Question

Using voom-transformed counts for unsupervised analyses (PCA, Random Forest, Elastic Net): Best practices?

0

Entering edit mode

Ahdee ▴ 60

@ahdee-8938

Last seen 5 months ago

United States

I'm using voom transformation (limma package) for RNA-seq analysis and considering using the voom-transformed counts (vs CPM; log2(CPM) for downstream analyses like PCA, Random Forest, and Elastic Net. The homoscedastic property of voom transformation seems advantageous for these methods however I'm not sure what if this is advisable? Moreover, if so, then I'm wondering about best practices - specifically, should the voom transformation be performed without a design matrix for these unsupervised analyses to avoid potential bias?

thanks in advance!

R version 4.1.2 (2021-11-01)
limma_3.50.3

limma limma-voom • 768 views

ADD COMMENT • link updated 5 months ago by Gordon Smyth 52k • written 5 months ago by Ahdee ▴ 60

2

Entering edit mode

James W. MacDonald 68k

@james-w-macdonald-5106

Last seen 20 hours ago

United States

The 'voom transformed counts' are just logCPM with a prior count of 0.5. The 'magic' of limma-voom is the weights that are computed and then used in a weighted linear regression to account for the heteroscedasticity. In other words, the observational weights are used in a linear regression (with the logCPM values as the outcome) in order to remove heteroscedasticity of the model residuals. But it appears you want to use the gene expression data as predictors, not outcomes, in which case I don't think the weights are going to be helpful (model weights apply to the outcome, not the predictors).

An alternative I have used in the past when doing WGCNA, where you want the information provided by each gene to be somewhat equivalent, was to use the cqn package to generate GC-bias and length adjusted RPKM values, which will then hypothetically provide 'purer' gene expression values.

ADD COMMENT • link 5 months ago James W. MacDonald 68k

score 2 · Accepted Answer · 2024-11-18

voom() does not transform the data to be homoscedastic.
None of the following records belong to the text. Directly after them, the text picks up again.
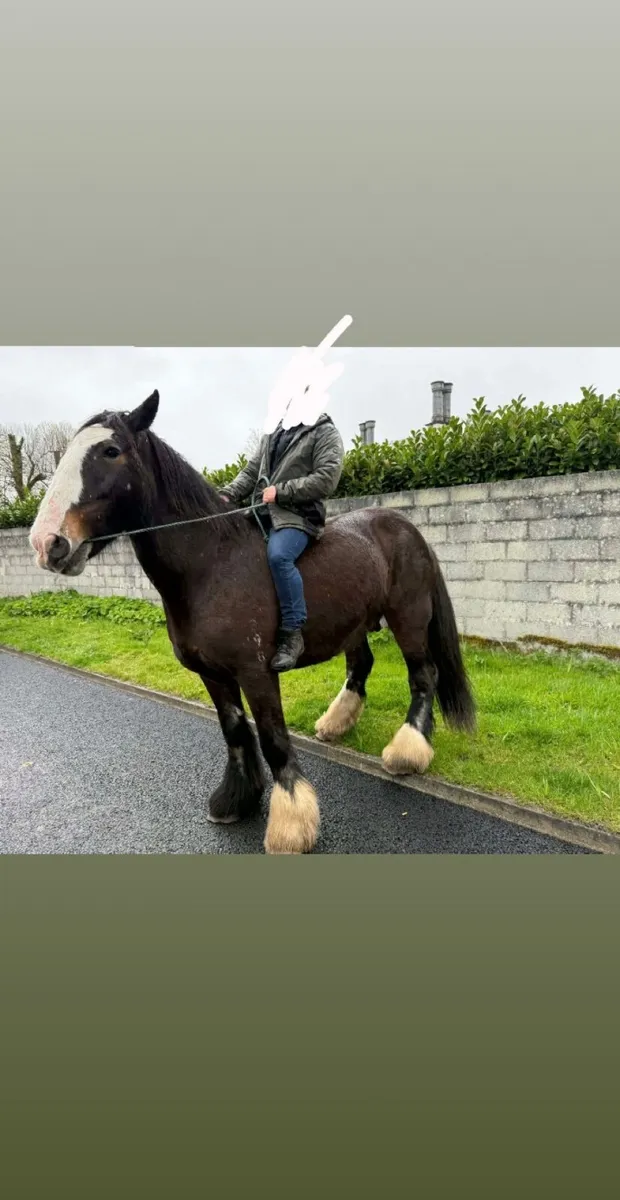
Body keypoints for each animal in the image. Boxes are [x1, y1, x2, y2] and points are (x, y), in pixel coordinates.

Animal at [29, 390, 476, 854]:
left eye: (110, 451)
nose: (48, 543)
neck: (211, 565)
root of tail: (405, 526)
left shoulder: (256, 672)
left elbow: (272, 737)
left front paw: (291, 824)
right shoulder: (212, 674)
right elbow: (235, 731)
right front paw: (235, 800)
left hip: (409, 618)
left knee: (423, 676)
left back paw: (407, 751)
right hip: (355, 624)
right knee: (361, 666)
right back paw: (336, 724)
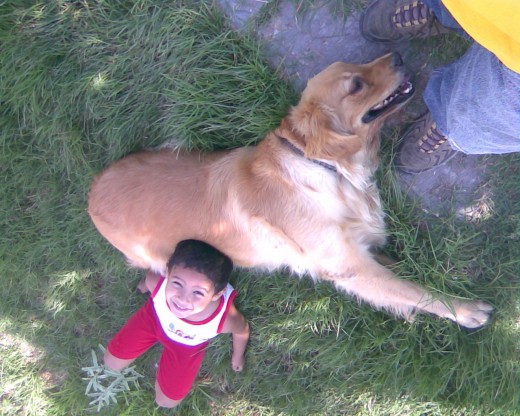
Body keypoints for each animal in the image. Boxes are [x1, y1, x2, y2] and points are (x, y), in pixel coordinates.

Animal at [88, 52, 492, 328]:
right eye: (355, 85)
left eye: (358, 63)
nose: (396, 55)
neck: (326, 167)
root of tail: (91, 193)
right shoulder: (348, 266)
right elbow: (412, 290)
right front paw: (464, 309)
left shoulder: (355, 248)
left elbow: (397, 273)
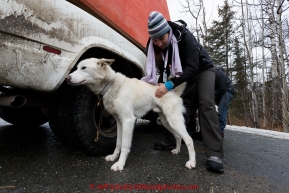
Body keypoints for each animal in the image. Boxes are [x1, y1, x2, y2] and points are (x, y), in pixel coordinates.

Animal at [65, 58, 196, 171]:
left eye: (84, 68)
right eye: (77, 67)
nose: (67, 78)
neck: (111, 85)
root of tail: (173, 91)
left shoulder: (128, 121)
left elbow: (124, 146)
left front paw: (120, 164)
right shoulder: (119, 122)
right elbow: (118, 143)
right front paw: (114, 157)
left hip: (174, 121)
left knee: (189, 140)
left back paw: (192, 162)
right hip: (166, 122)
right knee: (178, 136)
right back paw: (177, 150)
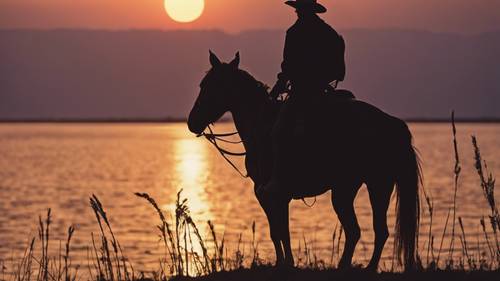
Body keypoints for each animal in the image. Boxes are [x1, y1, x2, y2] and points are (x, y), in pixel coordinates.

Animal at [186, 51, 420, 270]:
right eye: (202, 84)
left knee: (369, 231)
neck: (260, 125)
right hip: (358, 187)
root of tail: (393, 124)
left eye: (212, 85)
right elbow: (276, 231)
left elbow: (282, 231)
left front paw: (287, 263)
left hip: (369, 186)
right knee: (366, 231)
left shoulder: (273, 192)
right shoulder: (265, 194)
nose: (192, 122)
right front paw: (282, 262)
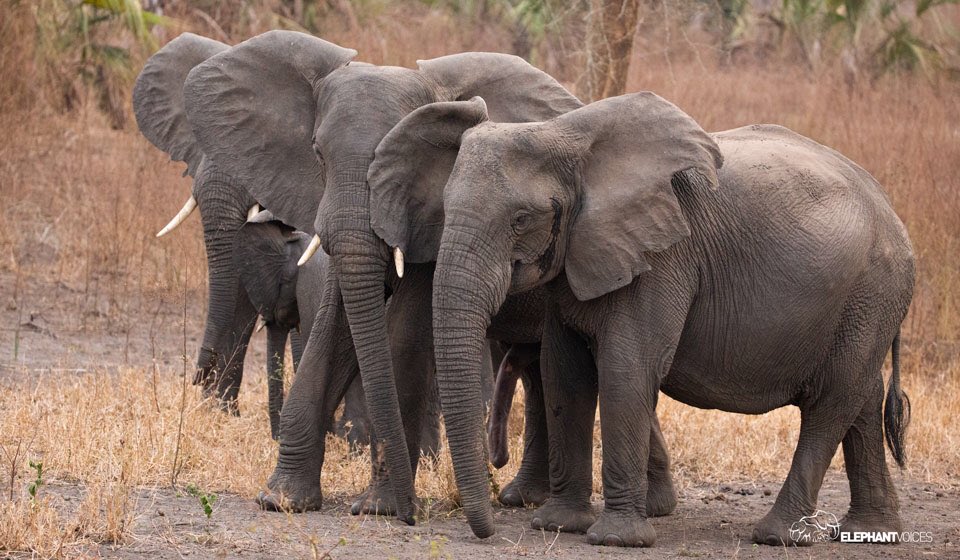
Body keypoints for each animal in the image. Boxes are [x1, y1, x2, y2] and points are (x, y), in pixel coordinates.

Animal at [366, 92, 914, 546]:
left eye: (522, 219)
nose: (489, 529)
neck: (564, 138)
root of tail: (895, 213)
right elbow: (565, 373)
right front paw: (559, 526)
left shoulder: (664, 255)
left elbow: (626, 369)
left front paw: (615, 539)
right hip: (864, 304)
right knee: (861, 398)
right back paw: (872, 531)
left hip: (872, 291)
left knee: (831, 401)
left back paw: (778, 536)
Quite the opposite, it computes precision weights that reflect the mean-variance trend, i.e., unequal variances. In other words, it accounts for unequal variances rather than removes them.
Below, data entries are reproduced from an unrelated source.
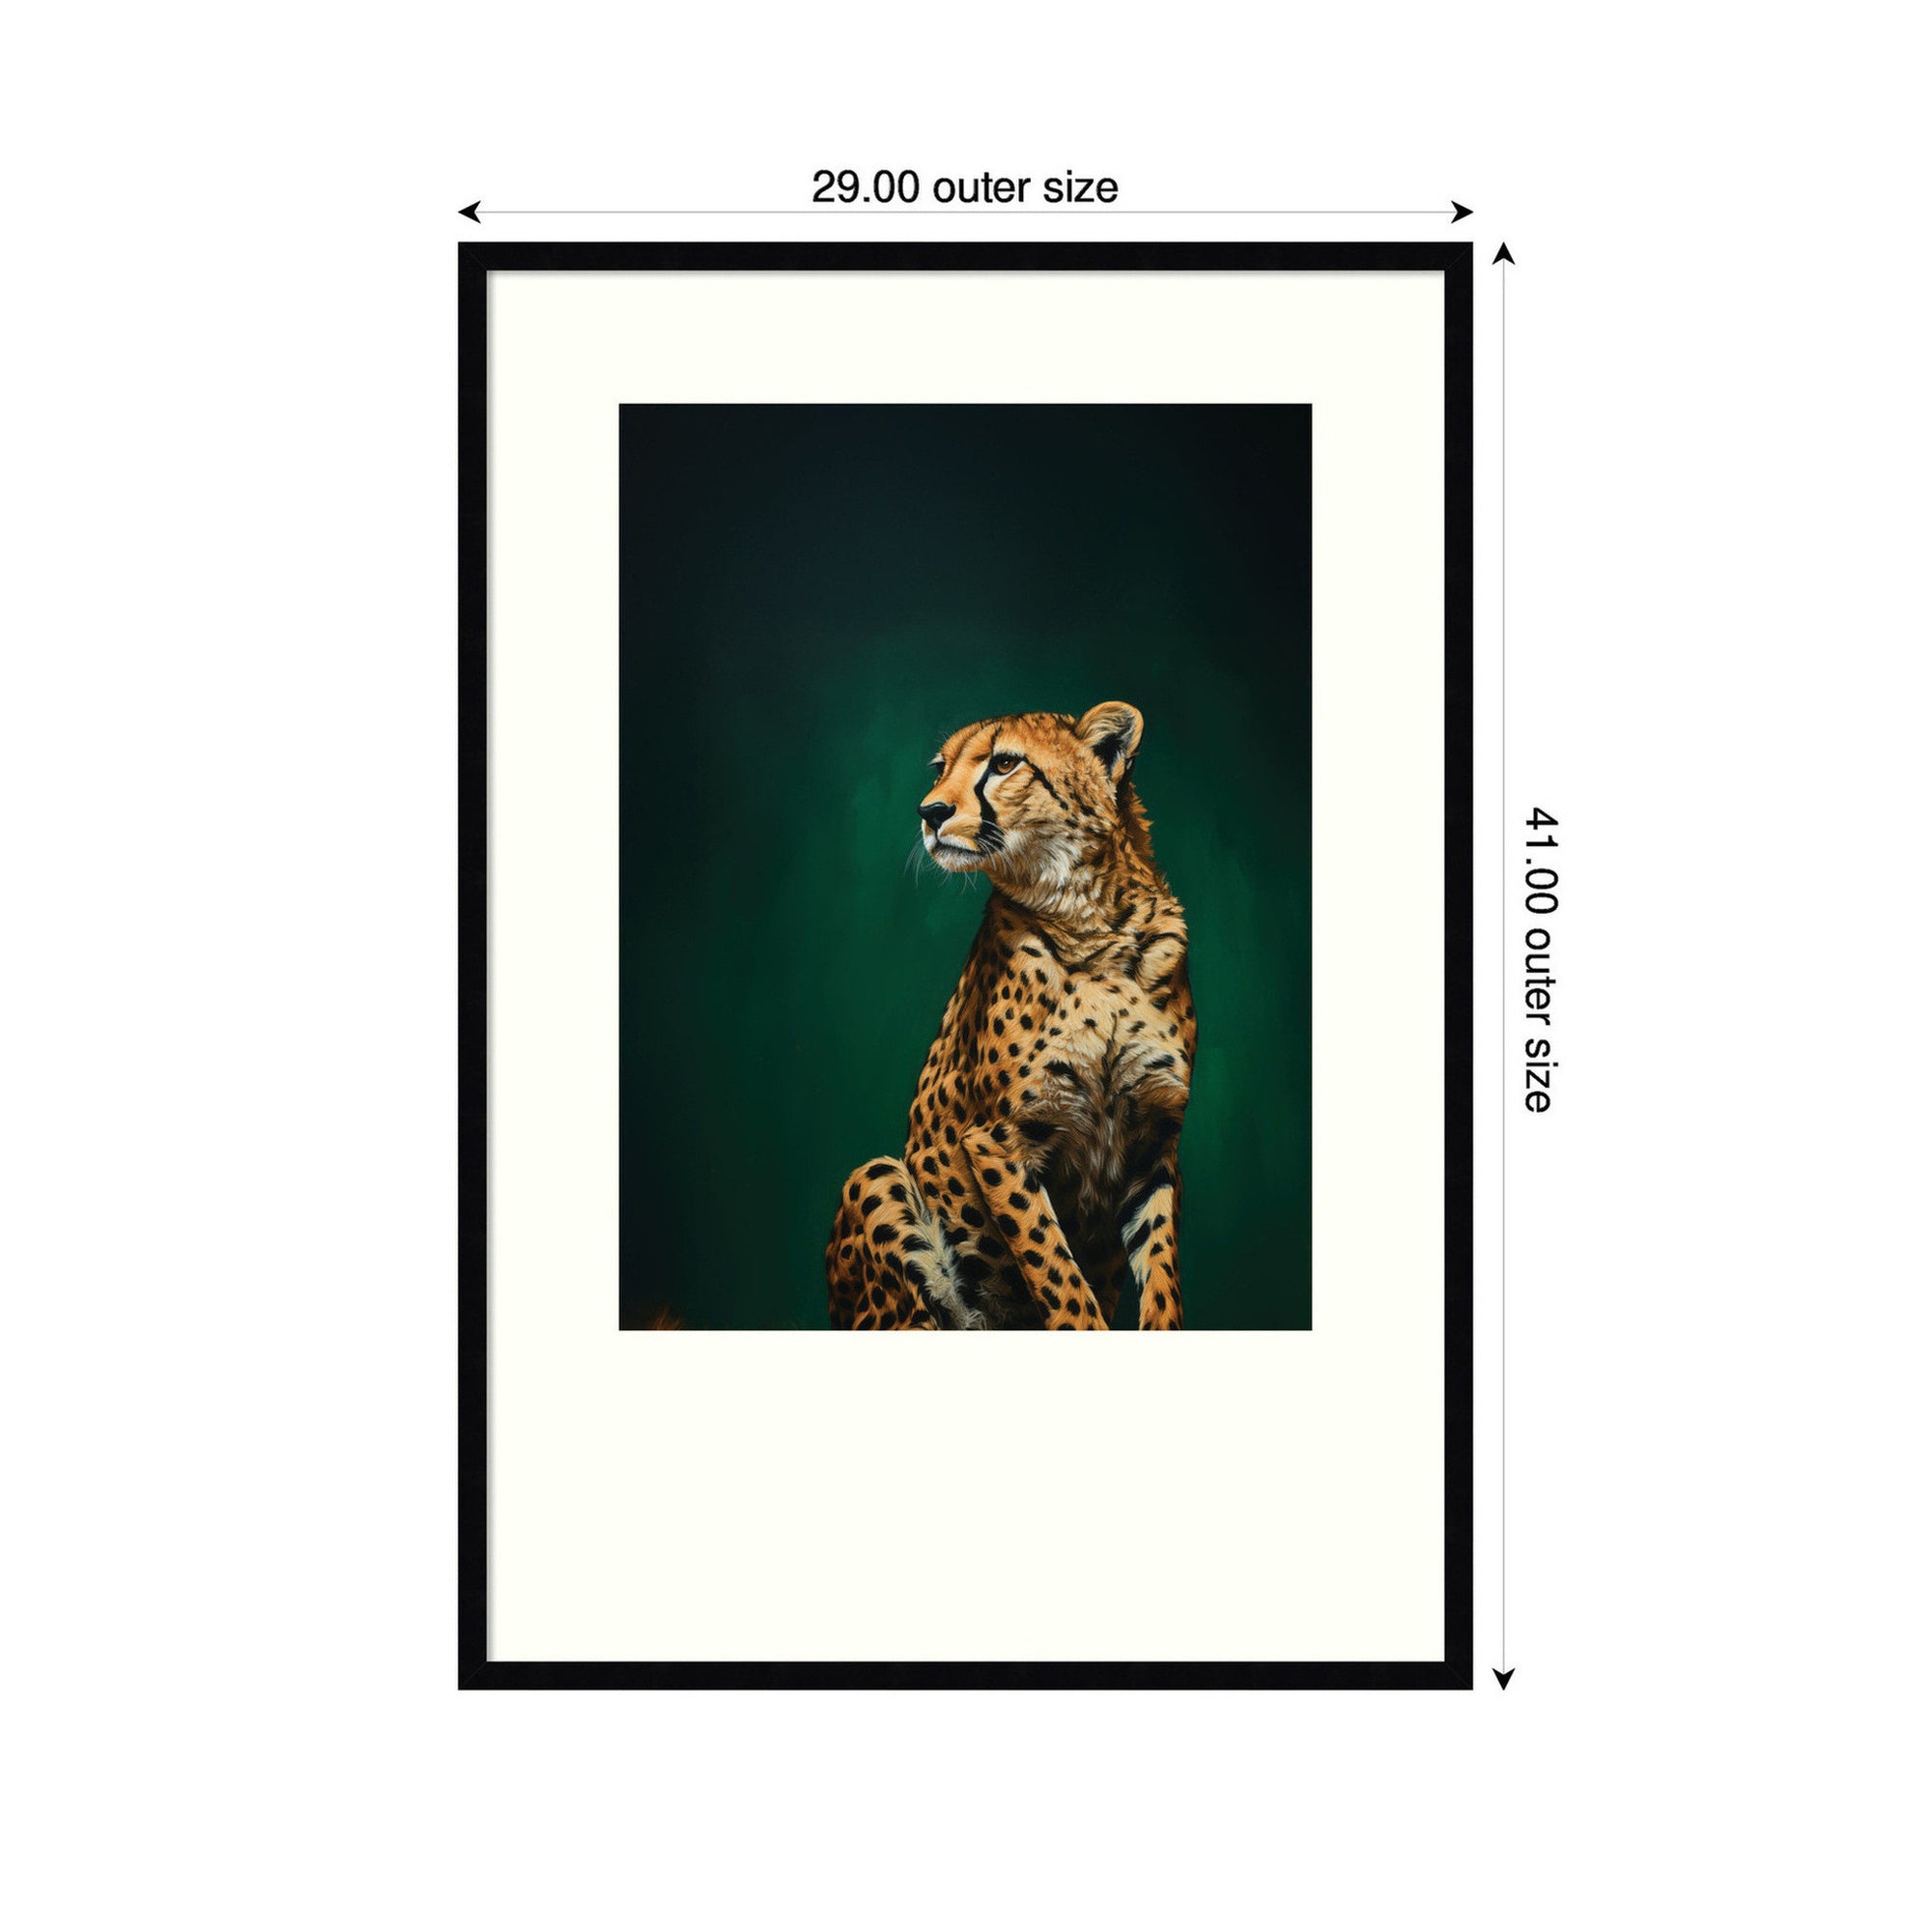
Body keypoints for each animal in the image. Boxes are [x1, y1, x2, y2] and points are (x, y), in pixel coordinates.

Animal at [826, 701, 1194, 1331]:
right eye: (940, 768)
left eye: (1003, 764)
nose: (930, 812)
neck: (1092, 925)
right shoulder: (998, 1139)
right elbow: (1057, 1272)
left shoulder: (1153, 1142)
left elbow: (1163, 1273)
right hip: (877, 1181)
I do not recommend the use of voom() output for any downstream tool that does not use precision weights. To export expression values from limma or edgeR for input to PCA, Random Forest, and Elastic Net, I simply use cpm(counts,log=TRUE), as recommended in the edgeR User's Guide. Indeed, if you type plotMDS(y, gene.selection="common"), where y is a DGEList, you will automatically get a PCA plot of the log2CPM values from cpm().